3. Which of the following statements is CORRECT?
a. Assume that two bonds have equal maturities and are of equal risk, but one bond sells at par while the other sells at a premium above par. The premium bond must have a lower current yield and a higher capital gains yield than the par bond.
b. A bond’s current yield must always be either equal to its yield to maturity or between its yield to maturity and its coupon rate.
c. If a bond sells at par, then its current yield will be less than its yield to maturity.
d. If a bond sells for less than par, then its yield to maturity is less than its coupon rate.
e. A discount bond’s price declines each year until it matures, when its value equals its par value.
2. Which of the following statements is CORRECT?
a. Two bonds have the same maturity and the same coupon rate. However, one is callable and the other is not. The difference in prices between the bonds will be greater if the current market interest rate is below the coupon rate than if it is above the coupon rate.

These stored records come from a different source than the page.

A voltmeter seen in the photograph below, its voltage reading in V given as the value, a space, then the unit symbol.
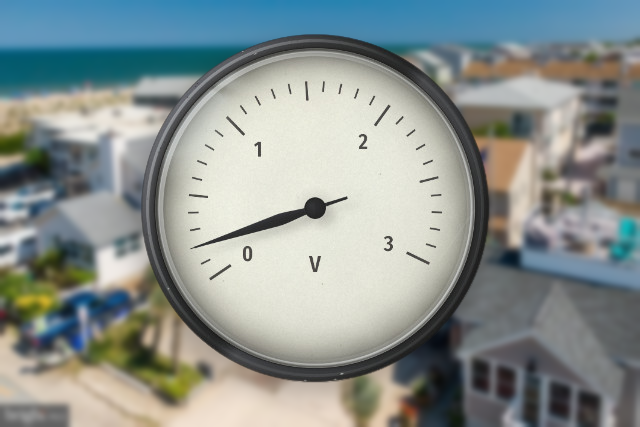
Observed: 0.2 V
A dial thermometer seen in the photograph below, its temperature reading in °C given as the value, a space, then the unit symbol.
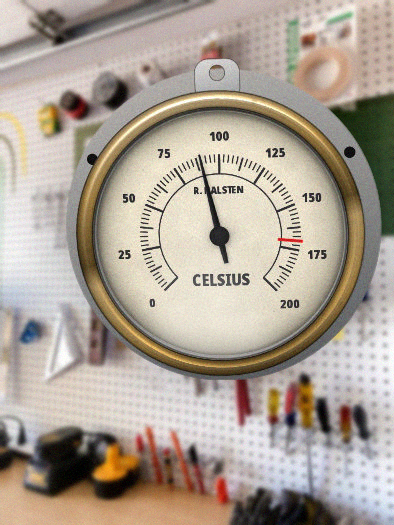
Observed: 90 °C
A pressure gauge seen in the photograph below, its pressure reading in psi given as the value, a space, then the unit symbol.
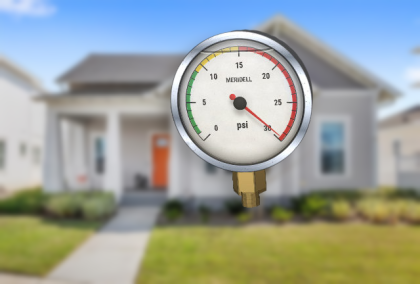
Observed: 29.5 psi
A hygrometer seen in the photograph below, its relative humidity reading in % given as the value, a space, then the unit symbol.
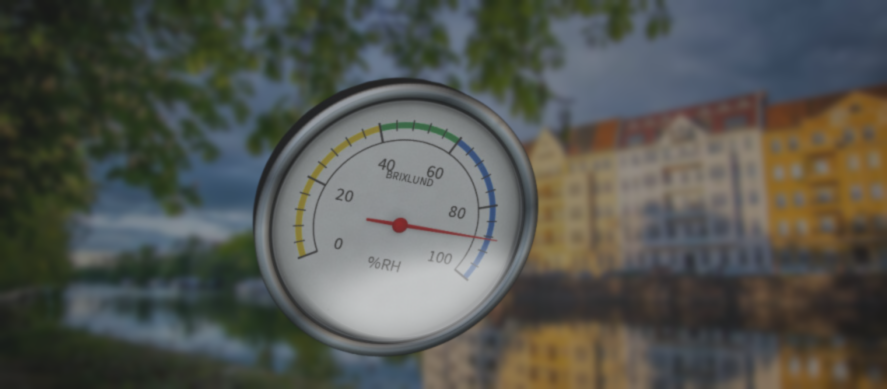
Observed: 88 %
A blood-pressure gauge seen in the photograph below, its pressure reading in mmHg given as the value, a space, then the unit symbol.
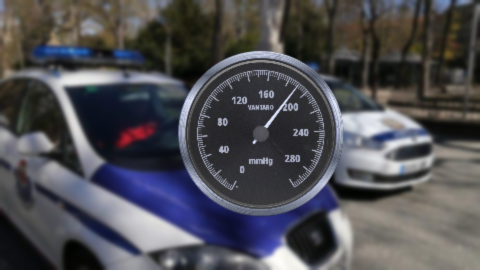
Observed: 190 mmHg
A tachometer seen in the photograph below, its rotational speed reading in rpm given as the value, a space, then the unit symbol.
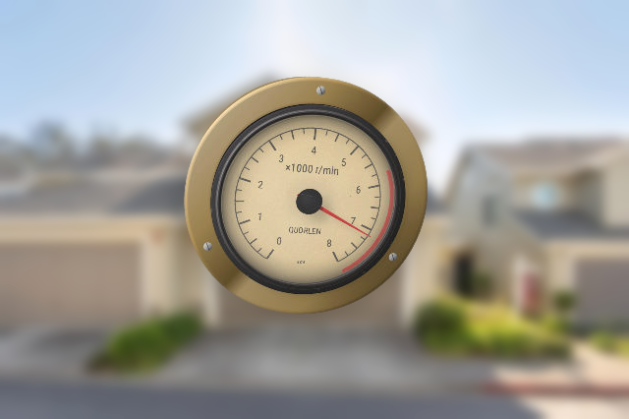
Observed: 7125 rpm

b. A callable 10-year, 10% bond should sell at a higher price than an otherwise similar noncallable bond.
c. Corporate treasurers dislike issuing callable bonds because these bonds may require the company to raise additional funds earlier than would be true if noncallable bonds with the same maturity were used.
d. Two bonds have the same maturity and the same coupon rate. However, one is callable and the other is not. The difference in prices between the bonds will be greater if the current market interest rate is above the coupon rate than if it is below the coupon rate.
e. The actual life of a callable bond will always be equal to or less than the actual life of a noncallable bond with the same maturity. Therefore, if the yield curve is upward sloping, the required rate of return will be lower on the callable bond.